Powerball, a birth story.

Right, I owe you a birth story!

First, the facts:

Powerball was born at 9:36am on Monday, October 3rd in an unmedicated VBAC.  He weighed 6 pounds 11 oz and was 20.5 inches.  He has dark hair and long toes.  He’s perfect.

As I said, the facts.  As for the story:

Late in the week before Powerball was born, some time on Thursday night I think, I started having occasional cramps.  They were irregular, and low in my pelvis.  It felt like Powerball was trying to bust his way out, but wasn’t quite sure what to do.  I also wasn’t quite sure what to do, so took the sensible approach of ignoring what was going on.

On Friday morning, as I dried off after my shower, most of my mucous plug came out. I was interested in a “bodies are fascinating” kind of way, but also had to get Bingo to daycare and didn’t have much time to over-analyze.  Besides, a quick Google search told me that labour could still be hours, days, or weeks away– nothing I didn’t already know.  So, again, I ignored what was going on. My only nod to the possibility of Powerball’s birth was switching my work calendar to October.

Over the weekend I had more cramps and lost more of my mucous plug.  The cramps were still irregular, and mostly background noise.  I took Bingo to the park, went to an event downtown, and spent time with friends.  Sea and I finally packed a hospital bag, but ignored the rest of our to do list.  There was still time, we figured.

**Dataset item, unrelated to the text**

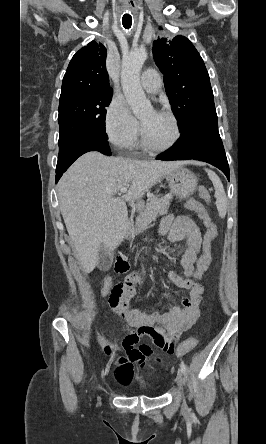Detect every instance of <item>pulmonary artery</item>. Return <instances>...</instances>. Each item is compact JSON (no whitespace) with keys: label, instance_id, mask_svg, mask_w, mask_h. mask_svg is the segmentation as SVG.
Wrapping results in <instances>:
<instances>
[{"label":"pulmonary artery","instance_id":"1","mask_svg":"<svg viewBox=\"0 0 266 444\" xmlns=\"http://www.w3.org/2000/svg\"><path fill=\"white\" fill-rule=\"evenodd\" d=\"M141 86L149 93L157 92L162 85L159 72L153 68L146 69L141 75Z\"/></svg>","mask_w":266,"mask_h":444}]
</instances>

I went to bed on Sunday night fully prepared to get up for work on Monday morning.

Instead I woke up at 2am.

It was mostly the cat’s fault.  Sea’s cat (and, by default, mine) is an unfriendly animal, demonstrating his disdain for us by staying in whatever room we’re not in.  The exception to this is in the middle of the night, when he is suddenly desperate for attention and spends hours walking across us and trying to eat our hair.  It was his aggressive purring that first woke me up.  Then, a cramp.

The cat continued to purr.  Another cramp.

Sea rolled over and tried to push him off the bed.  Another cramp.

The cat batted at the back of my head, maybe noticing I wasn’t really asleep.  Another cramp.

Sea got up and kicked the cat out of the room.  Another cramp.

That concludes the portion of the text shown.